[Source document]
***

Lydia Jackson has a new principal this school year. The staff and myself completed training for AVID (Advancement via Individual Determination) right before this school year. We are working towards being certified as a AVID Academy in a couple of years. The staff is committed and has faith that each student that attends our school have the necessary foundation and faith in themselves to continue to middle school and be college ready when they graduated from High School. We have increased our score on the past California State Standards Test well over 300 points. We scored 800 and 795 for the past two reporting years. The staff is very dedicated to serving our students and community.
—Submitted by a teacher


Posted August 16, 2013

My daughter just started kindergarten here its only been her 3rd day and I already want her out (if only it was easy to transfer). My daughters teacher, I've got nothing but positive comments about. As for the principal that woman is what makes me want my daughter out,she is forever yelling the teachers even look scared of her can you imagine our children? As it is for most of these kindergartens school is new to them,they come in scared,some even crying. They want to see a nice face and be talked nice to so they can feel comfortable and a little better about staying,they dont need to see or hear this mean lady that obviously doesn't know how to speak to children yelling at everyone,people like her shouldn't be working with children..this school is not family friendly at all!

***

[Record excerpts]
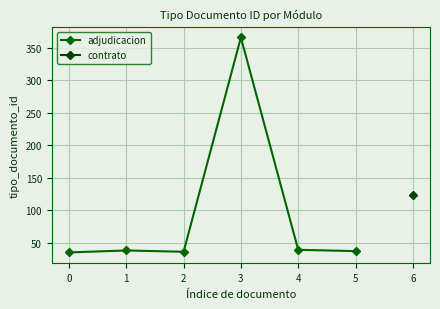

What is the smallest value displayed?

35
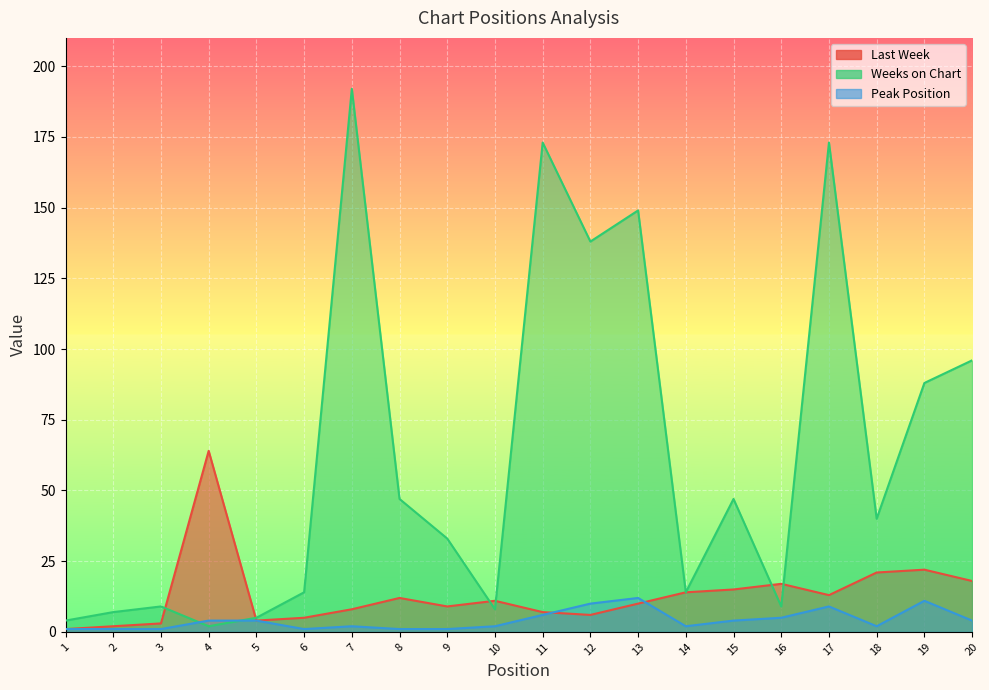

Where do Peak Position and Last Week first cross each other?

11 and 12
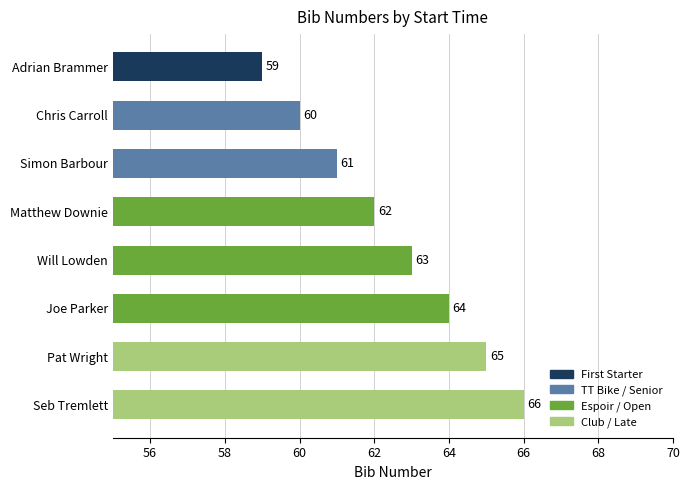

What is the difference between the maximum and minimum values?

7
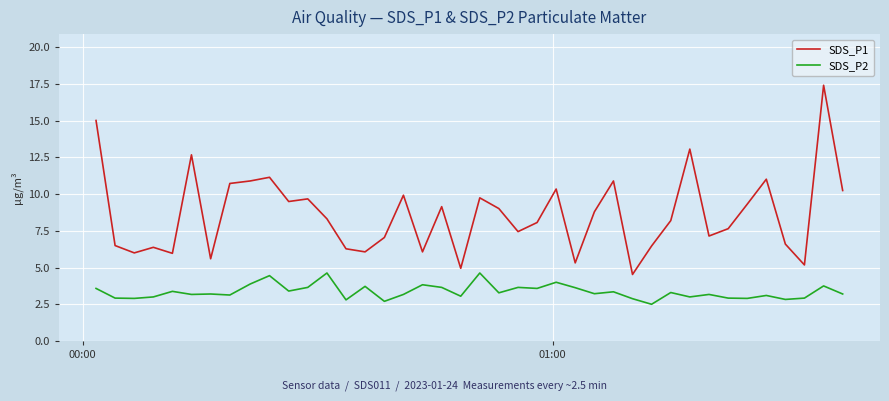

How many distinct data groups are displayed?

2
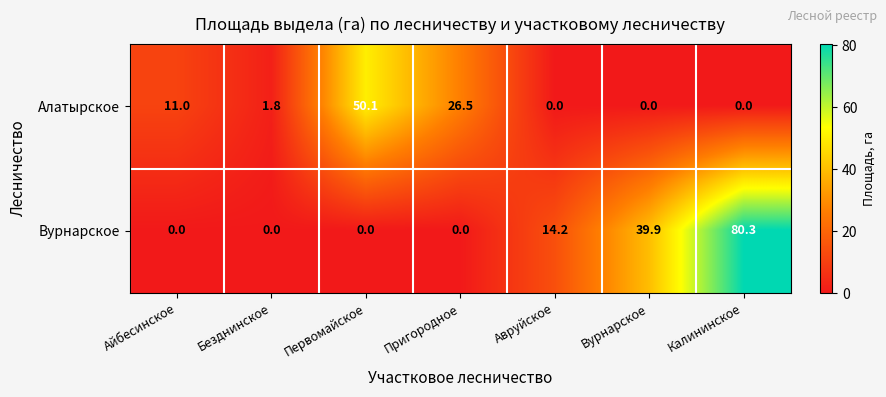

Is the value of Вурнарское at Калининское greater than the value of Алатырское at Айбесинское?

Yes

***

[Your instructions]
Answer these questions from the school reviews above:
(a) What training did the staff complete right before the school year?
(b) What scores did the school get for the past two reporting years?
(c) How many days had the daughter been in kindergarten when the review posted August 16, 2013 was written?

[Solution to this task]
(a) AVID (Advancement via Individual Determination)
(b) 800 and 795
(c) Three days; it was only her 3rd day.